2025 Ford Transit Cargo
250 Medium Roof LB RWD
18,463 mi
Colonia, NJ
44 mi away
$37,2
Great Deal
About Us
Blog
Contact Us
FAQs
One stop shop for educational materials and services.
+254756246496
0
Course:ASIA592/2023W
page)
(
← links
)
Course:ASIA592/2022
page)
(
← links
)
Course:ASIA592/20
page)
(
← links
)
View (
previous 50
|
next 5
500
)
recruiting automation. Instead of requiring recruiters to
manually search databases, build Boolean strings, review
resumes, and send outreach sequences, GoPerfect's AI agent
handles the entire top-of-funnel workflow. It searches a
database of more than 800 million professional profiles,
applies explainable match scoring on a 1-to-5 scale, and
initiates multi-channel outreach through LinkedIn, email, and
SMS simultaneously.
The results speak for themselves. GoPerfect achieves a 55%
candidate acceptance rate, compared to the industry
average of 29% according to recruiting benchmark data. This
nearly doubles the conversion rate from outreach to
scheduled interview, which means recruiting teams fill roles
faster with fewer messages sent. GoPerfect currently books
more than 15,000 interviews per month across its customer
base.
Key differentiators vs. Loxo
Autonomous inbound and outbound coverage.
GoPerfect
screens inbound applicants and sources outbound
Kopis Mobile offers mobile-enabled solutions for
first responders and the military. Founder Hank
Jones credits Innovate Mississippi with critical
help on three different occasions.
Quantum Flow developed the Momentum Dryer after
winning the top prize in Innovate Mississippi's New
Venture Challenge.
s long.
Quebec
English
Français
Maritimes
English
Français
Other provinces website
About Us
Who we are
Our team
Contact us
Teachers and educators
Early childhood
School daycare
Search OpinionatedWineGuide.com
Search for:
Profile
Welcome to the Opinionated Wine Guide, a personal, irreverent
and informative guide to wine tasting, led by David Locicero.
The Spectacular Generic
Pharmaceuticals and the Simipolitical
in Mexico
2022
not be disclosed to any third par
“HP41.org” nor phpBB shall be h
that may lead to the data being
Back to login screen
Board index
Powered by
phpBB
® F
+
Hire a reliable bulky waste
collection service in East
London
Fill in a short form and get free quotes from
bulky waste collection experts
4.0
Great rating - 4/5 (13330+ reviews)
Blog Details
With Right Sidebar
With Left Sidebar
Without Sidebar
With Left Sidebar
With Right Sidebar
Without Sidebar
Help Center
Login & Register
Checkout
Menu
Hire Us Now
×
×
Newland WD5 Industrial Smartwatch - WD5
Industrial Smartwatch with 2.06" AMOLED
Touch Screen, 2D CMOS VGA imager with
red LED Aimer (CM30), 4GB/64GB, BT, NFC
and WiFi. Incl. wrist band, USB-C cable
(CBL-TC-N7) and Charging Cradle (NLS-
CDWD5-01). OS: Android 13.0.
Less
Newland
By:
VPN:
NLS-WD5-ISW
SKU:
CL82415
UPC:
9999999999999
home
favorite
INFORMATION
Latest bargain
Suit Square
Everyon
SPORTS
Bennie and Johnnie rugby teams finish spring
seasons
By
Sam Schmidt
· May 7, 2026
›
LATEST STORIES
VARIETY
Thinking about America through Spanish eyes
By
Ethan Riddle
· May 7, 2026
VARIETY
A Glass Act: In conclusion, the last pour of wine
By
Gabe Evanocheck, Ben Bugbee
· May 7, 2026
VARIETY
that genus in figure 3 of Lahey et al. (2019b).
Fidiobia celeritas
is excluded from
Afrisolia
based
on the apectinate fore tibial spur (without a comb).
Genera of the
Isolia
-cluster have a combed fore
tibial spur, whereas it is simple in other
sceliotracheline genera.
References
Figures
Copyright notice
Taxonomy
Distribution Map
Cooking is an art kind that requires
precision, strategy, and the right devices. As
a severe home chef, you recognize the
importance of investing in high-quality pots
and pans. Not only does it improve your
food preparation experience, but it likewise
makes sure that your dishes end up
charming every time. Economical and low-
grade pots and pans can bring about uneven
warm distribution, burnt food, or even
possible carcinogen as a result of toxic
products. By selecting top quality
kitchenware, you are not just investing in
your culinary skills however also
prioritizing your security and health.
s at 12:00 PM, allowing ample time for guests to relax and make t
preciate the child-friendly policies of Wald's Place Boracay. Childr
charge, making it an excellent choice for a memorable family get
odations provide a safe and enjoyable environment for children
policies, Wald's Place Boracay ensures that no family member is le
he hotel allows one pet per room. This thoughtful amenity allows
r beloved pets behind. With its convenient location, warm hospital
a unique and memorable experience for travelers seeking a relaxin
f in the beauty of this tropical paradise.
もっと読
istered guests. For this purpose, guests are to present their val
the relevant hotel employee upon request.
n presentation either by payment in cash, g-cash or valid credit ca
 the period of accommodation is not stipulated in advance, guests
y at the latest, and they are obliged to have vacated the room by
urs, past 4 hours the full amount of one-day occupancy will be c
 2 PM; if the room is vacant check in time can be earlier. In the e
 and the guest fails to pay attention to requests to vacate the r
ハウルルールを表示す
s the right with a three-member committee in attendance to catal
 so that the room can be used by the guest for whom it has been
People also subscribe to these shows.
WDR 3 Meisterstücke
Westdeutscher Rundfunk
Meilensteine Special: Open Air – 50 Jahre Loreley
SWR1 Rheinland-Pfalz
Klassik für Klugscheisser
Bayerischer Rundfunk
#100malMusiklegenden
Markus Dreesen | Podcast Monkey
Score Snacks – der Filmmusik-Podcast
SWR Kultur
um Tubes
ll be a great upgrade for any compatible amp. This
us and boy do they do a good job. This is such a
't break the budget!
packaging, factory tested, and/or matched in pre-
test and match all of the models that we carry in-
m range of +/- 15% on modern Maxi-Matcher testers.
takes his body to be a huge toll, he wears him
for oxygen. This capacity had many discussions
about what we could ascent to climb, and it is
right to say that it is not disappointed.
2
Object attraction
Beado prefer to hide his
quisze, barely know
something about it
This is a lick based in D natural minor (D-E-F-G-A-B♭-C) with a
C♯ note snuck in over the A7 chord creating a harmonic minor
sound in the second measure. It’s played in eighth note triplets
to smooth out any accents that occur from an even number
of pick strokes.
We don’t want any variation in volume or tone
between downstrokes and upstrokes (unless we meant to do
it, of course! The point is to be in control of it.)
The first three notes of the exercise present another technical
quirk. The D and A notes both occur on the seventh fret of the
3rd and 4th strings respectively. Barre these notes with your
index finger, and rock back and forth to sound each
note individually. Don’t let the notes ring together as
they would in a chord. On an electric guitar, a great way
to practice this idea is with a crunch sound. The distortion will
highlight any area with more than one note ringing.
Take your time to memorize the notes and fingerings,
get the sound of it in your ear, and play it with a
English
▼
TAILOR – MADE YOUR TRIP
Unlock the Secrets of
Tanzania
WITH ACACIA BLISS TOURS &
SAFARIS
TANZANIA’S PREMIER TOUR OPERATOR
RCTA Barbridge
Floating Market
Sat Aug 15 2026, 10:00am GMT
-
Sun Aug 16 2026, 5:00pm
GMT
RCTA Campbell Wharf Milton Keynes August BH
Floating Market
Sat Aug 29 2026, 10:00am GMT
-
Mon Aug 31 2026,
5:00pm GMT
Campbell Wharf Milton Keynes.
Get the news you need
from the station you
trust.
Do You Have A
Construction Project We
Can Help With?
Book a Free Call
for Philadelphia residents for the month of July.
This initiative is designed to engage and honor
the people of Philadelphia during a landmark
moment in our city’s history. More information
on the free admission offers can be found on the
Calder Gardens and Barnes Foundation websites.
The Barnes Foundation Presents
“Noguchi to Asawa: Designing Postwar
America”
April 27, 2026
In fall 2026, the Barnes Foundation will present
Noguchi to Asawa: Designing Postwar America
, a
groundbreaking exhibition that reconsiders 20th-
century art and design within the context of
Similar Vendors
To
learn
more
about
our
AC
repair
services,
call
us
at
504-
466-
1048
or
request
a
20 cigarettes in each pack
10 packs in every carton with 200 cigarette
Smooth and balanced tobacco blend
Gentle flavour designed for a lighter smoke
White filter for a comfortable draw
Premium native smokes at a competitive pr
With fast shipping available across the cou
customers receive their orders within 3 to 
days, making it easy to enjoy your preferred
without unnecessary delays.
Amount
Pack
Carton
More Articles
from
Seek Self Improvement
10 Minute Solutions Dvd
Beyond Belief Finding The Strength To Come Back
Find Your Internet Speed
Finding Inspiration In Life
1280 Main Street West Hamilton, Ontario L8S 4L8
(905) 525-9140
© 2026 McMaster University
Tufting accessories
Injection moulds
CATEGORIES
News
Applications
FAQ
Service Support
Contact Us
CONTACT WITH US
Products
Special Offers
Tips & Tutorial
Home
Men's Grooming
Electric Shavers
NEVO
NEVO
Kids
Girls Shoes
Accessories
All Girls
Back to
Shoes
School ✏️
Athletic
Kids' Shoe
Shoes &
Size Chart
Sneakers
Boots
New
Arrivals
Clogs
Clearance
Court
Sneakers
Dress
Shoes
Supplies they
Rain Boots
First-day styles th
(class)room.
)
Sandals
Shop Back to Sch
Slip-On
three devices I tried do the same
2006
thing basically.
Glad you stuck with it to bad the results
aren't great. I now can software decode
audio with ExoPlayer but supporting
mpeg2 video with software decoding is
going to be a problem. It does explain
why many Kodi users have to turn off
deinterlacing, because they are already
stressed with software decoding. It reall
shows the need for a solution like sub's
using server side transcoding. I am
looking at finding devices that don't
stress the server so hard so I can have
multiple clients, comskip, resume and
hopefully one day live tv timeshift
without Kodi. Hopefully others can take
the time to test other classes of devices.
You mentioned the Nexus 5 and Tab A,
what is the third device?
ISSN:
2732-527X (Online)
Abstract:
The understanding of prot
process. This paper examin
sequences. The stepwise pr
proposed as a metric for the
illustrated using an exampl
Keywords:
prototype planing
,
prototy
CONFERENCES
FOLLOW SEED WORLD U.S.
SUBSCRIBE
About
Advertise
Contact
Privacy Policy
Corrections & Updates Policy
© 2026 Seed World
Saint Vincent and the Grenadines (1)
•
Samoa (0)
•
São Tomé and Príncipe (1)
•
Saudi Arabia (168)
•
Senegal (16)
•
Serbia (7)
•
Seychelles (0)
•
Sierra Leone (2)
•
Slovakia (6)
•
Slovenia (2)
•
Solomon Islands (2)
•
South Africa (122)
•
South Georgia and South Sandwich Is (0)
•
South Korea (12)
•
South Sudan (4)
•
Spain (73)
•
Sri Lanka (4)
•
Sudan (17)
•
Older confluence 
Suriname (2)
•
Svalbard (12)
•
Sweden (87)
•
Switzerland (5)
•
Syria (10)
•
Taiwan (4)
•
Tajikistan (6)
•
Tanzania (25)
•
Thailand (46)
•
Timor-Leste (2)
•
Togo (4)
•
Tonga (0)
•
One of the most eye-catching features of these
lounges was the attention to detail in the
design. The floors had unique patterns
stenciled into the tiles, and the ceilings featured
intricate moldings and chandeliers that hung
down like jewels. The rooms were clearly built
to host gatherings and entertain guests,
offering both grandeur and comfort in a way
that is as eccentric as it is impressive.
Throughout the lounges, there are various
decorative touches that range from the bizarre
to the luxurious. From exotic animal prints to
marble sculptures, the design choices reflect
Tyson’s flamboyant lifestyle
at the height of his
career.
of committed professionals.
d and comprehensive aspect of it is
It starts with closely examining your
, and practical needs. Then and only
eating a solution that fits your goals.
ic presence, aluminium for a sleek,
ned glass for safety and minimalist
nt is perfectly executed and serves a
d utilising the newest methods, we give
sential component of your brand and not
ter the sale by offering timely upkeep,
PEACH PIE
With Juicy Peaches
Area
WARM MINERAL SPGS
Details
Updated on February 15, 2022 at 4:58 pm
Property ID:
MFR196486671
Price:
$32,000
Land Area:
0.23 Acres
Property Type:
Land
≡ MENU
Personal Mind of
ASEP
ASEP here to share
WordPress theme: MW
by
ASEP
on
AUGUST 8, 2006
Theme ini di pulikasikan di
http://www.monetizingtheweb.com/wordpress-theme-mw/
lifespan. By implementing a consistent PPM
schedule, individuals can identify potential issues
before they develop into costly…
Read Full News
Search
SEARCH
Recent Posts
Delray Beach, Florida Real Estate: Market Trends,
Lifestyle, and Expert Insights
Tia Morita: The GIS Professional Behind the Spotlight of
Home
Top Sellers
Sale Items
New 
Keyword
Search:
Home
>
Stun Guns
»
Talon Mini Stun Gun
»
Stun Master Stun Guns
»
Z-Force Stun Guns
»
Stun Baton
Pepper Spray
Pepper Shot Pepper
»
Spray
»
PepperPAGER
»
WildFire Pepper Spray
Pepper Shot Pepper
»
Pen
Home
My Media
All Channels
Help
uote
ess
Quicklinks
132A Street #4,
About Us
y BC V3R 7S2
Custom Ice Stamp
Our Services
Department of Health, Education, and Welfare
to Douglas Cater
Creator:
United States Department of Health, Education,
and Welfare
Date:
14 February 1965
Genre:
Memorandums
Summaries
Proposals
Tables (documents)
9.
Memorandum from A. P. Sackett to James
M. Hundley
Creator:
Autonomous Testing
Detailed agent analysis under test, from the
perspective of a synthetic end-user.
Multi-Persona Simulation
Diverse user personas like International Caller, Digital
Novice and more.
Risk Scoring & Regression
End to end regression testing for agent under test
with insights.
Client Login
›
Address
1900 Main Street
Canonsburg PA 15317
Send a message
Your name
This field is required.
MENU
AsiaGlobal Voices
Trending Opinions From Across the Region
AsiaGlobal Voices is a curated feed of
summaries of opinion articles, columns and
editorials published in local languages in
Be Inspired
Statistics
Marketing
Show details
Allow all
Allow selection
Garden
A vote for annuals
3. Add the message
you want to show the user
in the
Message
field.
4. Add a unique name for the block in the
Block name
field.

How to complete this task: Among the lines above, repeat exactly those from the line with "Westdeutscher Rundfunk" to the line with "sound in the", counting both ends.

Finished task:
Westdeutscher Rundfunk
Meilensteine Special: Open Air – 50 Jahre Loreley
SWR1 Rheinland-Pfalz
Klassik für Klugscheisser
Bayerischer Rundfunk
#100malMusiklegenden
Markus Dreesen | Podcast Monkey
Score Snacks – der Filmmusik-Podcast
SWR Kultur
um Tubes
ll be a great upgrade for any compatible amp. This
us and boy do they do a good job. This is such a
't break the budget!
packaging, factory tested, and/or matched in pre-
test and match all of the models that we carry in-
m range of +/- 15% on modern Maxi-Matcher testers.
takes his body to be a huge toll, he wears him
for oxygen. This capacity had many discussions
about what we could ascent to climb, and it is
right to say that it is not disappointed.
2
Object attraction
Beado prefer to hide his
quisze, barely know
something about it
This is a lick based in D natural minor (D-E-F-G-A-B♭-C) with a
C♯ note snuck in over the A7 chord creating a harmonic minor
sound in the second measure. It’s played in eighth note triplets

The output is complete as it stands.